** Recorded data follows **

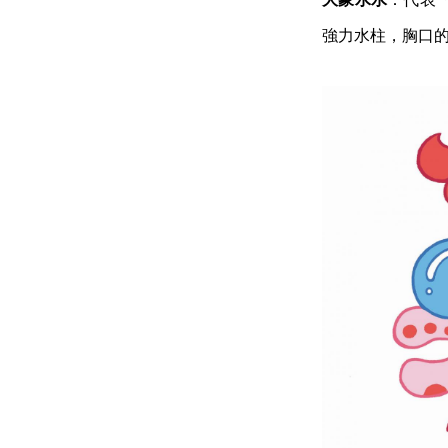
強力水柱，胸口的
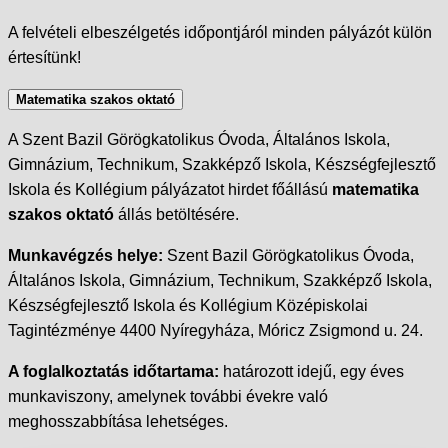
A felvételi elbeszélgetés időpontjáról minden pályázót külön
értesítünk!
Matematika szakos oktató
A Szent Bazil Görögkatolikus Óvoda, Általános Iskola,
Gimnázium, Technikum, Szakképző Iskola, Készségfejlesztő
Iskola és Kollégium pályázatot hirdet főállású
matematika
szakos oktató
állás betöltésére.
Munkavégzés helye:
Szent Bazil Görögkatolikus Óvoda,
Általános Iskola, Gimnázium, Technikum, Szakképző Iskola,
Készségfejlesztő Iskola és Kollégium Középiskolai
Tagintézménye 4400 Nyíregyháza, Móricz Zsigmond u. 24.
A foglalkoztatás időtartama:
határozott idejű, egy éves
munkaviszony, amelynek további évekre való
meghosszabbítása lehetséges.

** End of Recorded data **

Give the records back exactly. Leave the pictures out.

* Answer to the problem
強力水柱，胸口的
A felvételi elbeszélgetés időpontjáról minden pályázót külön
értesítünk!
Matematika szakos oktató
A Szent Bazil Görögkatolikus Óvoda, Általános Iskola,
Gimnázium, Technikum, Szakképző Iskola, Készségfejlesztő
Iskola és Kollégium pályázatot hirdet főállású
matematika
szakos oktató
állás betöltésére.
Munkavégzés helye:
Szent Bazil Görögkatolikus Óvoda,
Általános Iskola, Gimnázium, Technikum, Szakképző Iskola,
Készségfejlesztő Iskola és Kollégium Középiskolai
Tagintézménye 4400 Nyíregyháza, Móricz Zsigmond u. 24.
A foglalkoztatás időtartama:
határozott idejű, egy éves
munkaviszony, amelynek további évekre való
meghosszabbítása lehetséges.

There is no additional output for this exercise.